Text shown ::

◆ ◆ ◆

Rabbi Akiva lived in the generation after the destruction of the Temple. For him, the catastrophe was both spiritual and human. Over 30% of the Jewish people were slaughtered at that time with no hope of a sovereign future. God created something from nothing; Rabbi Akiva’s generation created hope from the deepest despair.

Among his teachings was a brilliant reinterpretation of Isaiah. Isaiah, speaking at a time of violence and threat, said that God is the hope of Israel. The Hebrew word for hope is a homonym with mikveh, the ritual bath for purification.  With the destruction of the Temple, the Jewish people had lost their spiritual home which included the process of ritual cleansing. Part of the despair was a sense that the gap between Israel and God could never again be bridged.

Rabbi Akiva heard hope in the verse itself. He saw a secret in Isaiah’s words. For centuries, everyone had assumed the verse had a plain meaning- trust in God. It is God in whom we hope. Yet Akiva saw a coded message. Isaiah’s prophetic message was a lesson of hope in their own era. It meant not only that God was the hope of the Jewish people, but also that God was the mikveh, the cleansing bath, of the Jewish people.

◆ ◆ ◆

Data rows ::
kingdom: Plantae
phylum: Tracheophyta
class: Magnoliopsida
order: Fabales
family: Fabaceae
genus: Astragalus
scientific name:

◆ ◆ ◆

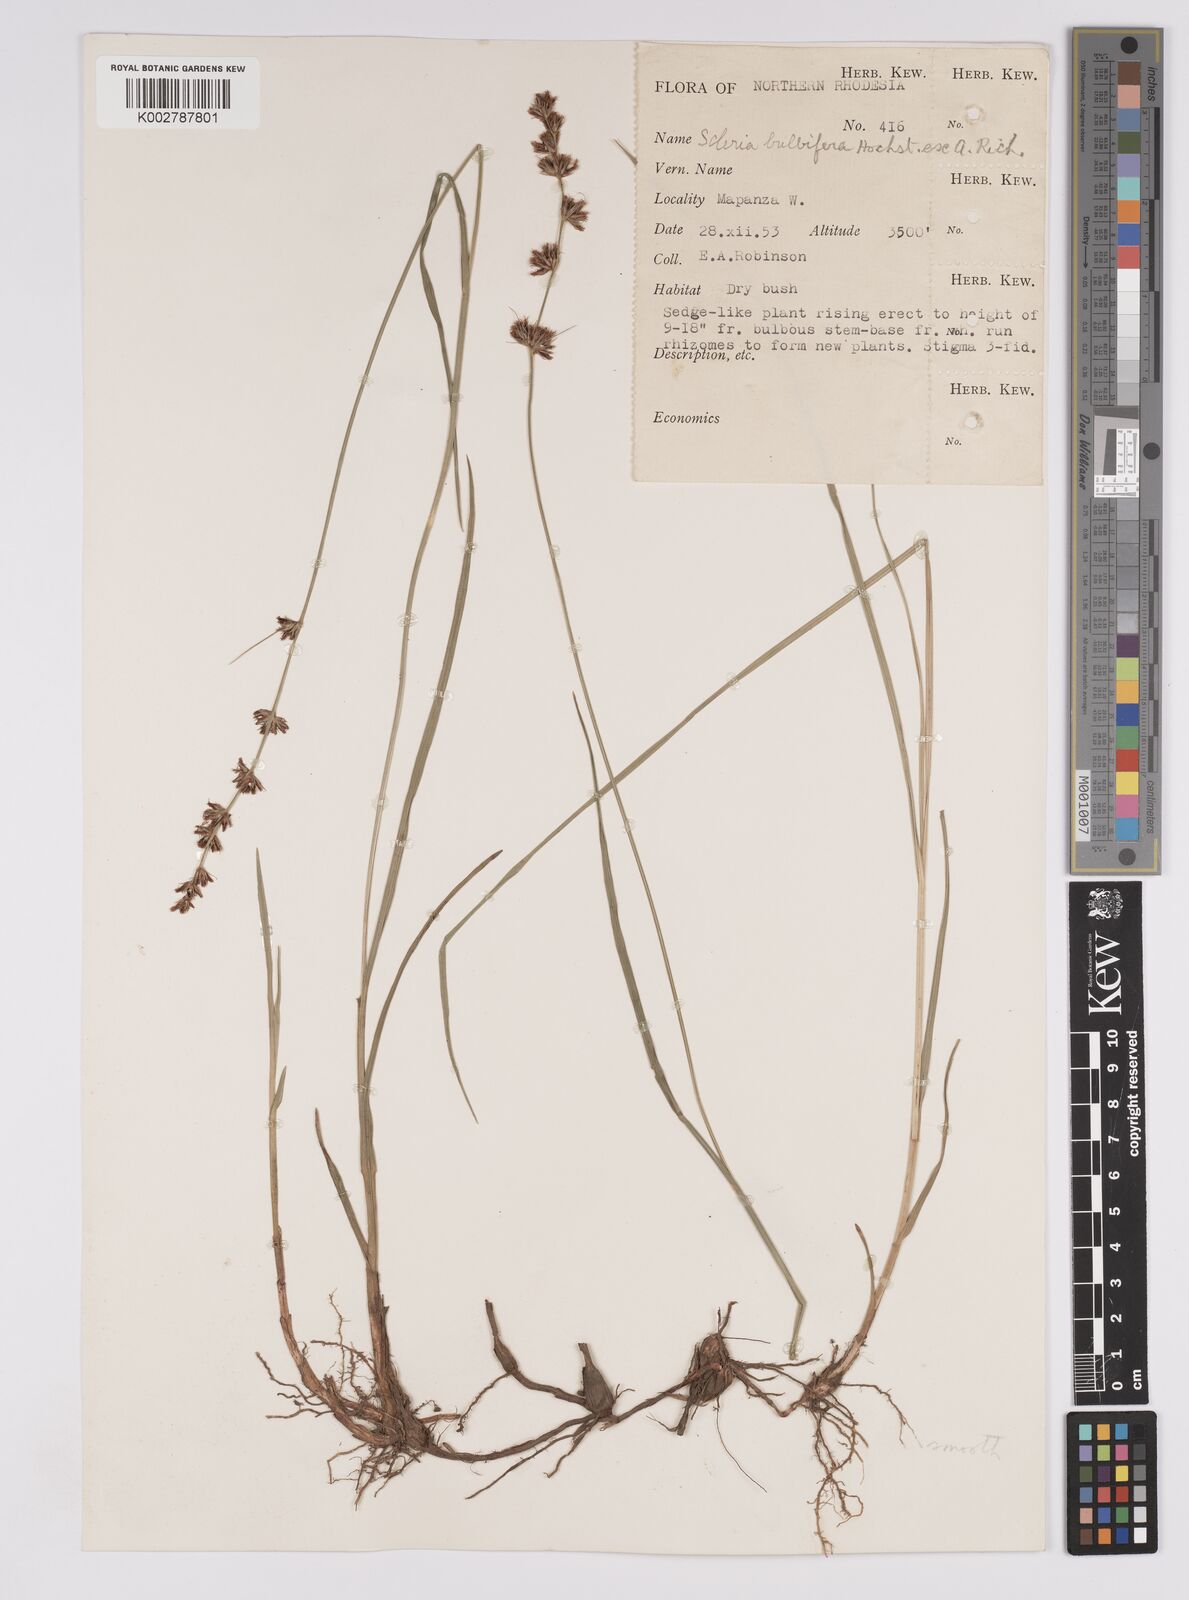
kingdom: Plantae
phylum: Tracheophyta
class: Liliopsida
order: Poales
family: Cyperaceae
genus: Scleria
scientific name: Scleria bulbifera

◆ ◆ ◆

Work to be completed ::
In the text about Rabbi Akiva, what word is the Hebrew word for hope a homonym with?

Answer to the exercise ::
Mikveh, the ritual bath for purification.